Numerous such items were on display during Saturday’s exhibition at the Micmac administration and museum building on 7 Northern Road in Presque Isle. DeBruyne noted that the oldest of the boxes are around 200 years old. A single embroidered chair that the Abbe Museum has in their collection was likely built during the period from 1860 to 1890, during which the Civil War and Reconstruction era occurred in the U.S.

DeBruyne said that typically formal museums such as the Abbe do not allow their collections to travel outside of museums.
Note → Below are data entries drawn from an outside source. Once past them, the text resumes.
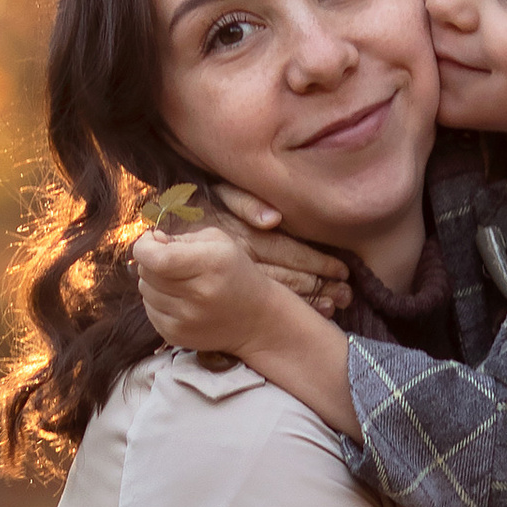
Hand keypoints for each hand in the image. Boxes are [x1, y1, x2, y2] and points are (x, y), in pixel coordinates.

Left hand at [134, 204, 293, 355]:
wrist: (256, 320)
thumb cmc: (235, 273)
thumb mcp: (218, 243)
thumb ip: (181, 237)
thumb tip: (150, 243)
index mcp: (211, 264)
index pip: (157, 258)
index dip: (145, 247)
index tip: (151, 241)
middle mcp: (198, 295)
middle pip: (147, 273)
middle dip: (151, 261)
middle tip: (171, 260)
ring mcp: (186, 319)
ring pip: (145, 291)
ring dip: (155, 282)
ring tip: (179, 281)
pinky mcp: (177, 336)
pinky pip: (149, 310)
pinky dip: (157, 301)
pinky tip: (179, 299)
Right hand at [201, 181, 352, 315]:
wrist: (158, 230)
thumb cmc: (193, 206)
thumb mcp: (218, 193)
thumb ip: (245, 202)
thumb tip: (272, 220)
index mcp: (246, 237)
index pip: (289, 252)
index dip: (317, 263)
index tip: (343, 271)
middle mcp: (244, 262)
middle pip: (289, 277)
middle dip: (320, 286)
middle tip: (348, 296)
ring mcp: (236, 279)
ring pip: (279, 293)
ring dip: (309, 300)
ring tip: (336, 307)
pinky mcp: (228, 290)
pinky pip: (261, 303)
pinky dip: (289, 308)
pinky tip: (309, 313)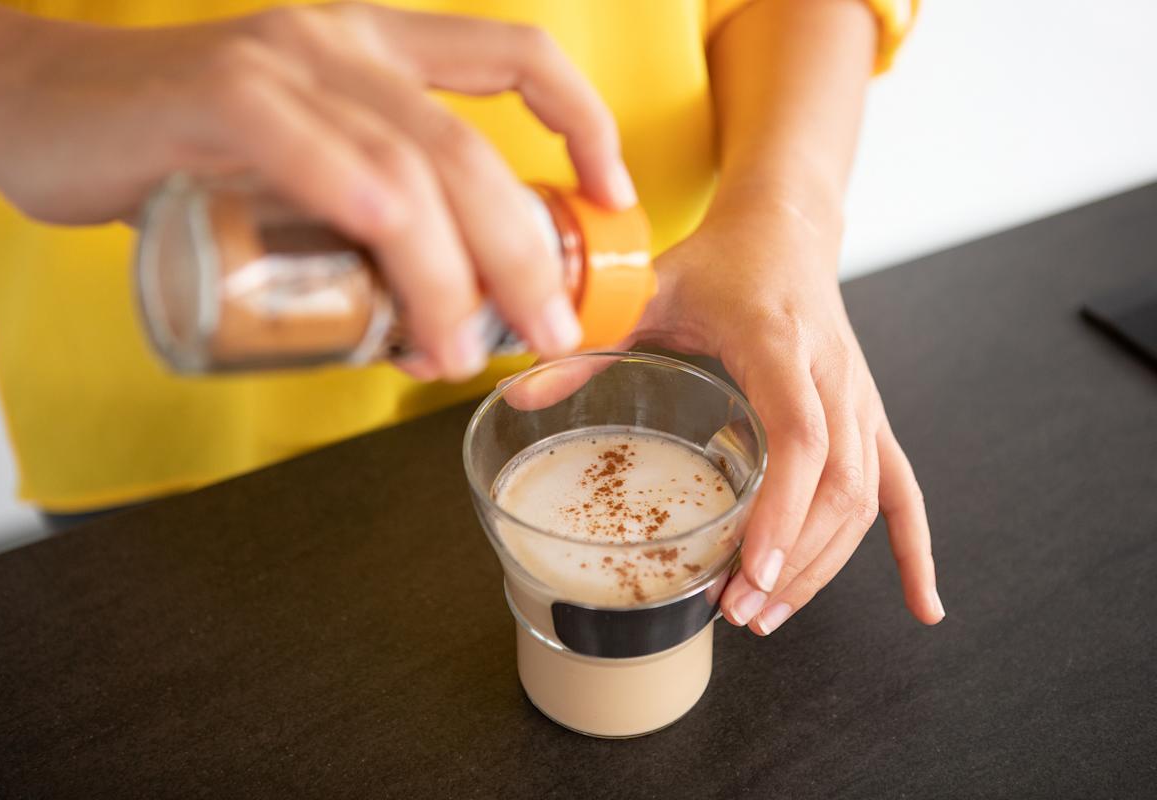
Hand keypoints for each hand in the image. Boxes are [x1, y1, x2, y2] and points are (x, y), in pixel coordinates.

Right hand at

But she saw the collaboration with the Micmacs as an opportunity for the artifacts to “come home” for a day and to allow the community to learn more about their heritage.

“Some of these artifacts have not been home for 200 years,” DeBruyne said. “This is the first time I’ve personally brought artifacts to one of our Wabanaki communities in Maine.”

The Abbe Museum was founded in 1928 and focuses on preserving artifacts from Maine’s four Wabanaki tribes — the Maliseet, Micmac, Penobscot and Passamaquoddy. Located in downtown Bar Harbor, the museum also offers educational programs and an archaeological field school and partners annually with the Maine Indian Basketmakers Alliance to host the Native American Festival every summer.

This wall pocket, made from birchbark and porcupine quills, is an example of numerous items that ancestors of the Aroostook Band of Micmacs would have created to sell to European tourists during the 1800s. (Staff photo/Melissa Lizotte)

Beginning on Oct. 26, the Micmac culture and historic preservation office will host workshops in which a porcupine quill artist from Canada teaches people in the Micmac community traditional embroidery techniques. They will also learn how to harvest bark from birch trees, which historically have provided the base for porcupine quill embroidery.

The porcupine quill embroidery education project came about after the Micmac culture and historic preservation office conducted a community survey to determine how many people were skilled artists in wood carving, basket making, beading and other traditional Micmac artistry.

Their survey found that only one percent of the community’s population knew how to create porcupine quill embroidery.

Donna Sanipass, project coordinator for the Tribal Heritage Grant, said that she hopes the workshops help form a group of community members who become the next porcupine quill embroidery artisans, who can go on to teach younger generations. 

“I want to educate people about who we really are as Micmac,” Sanipass said.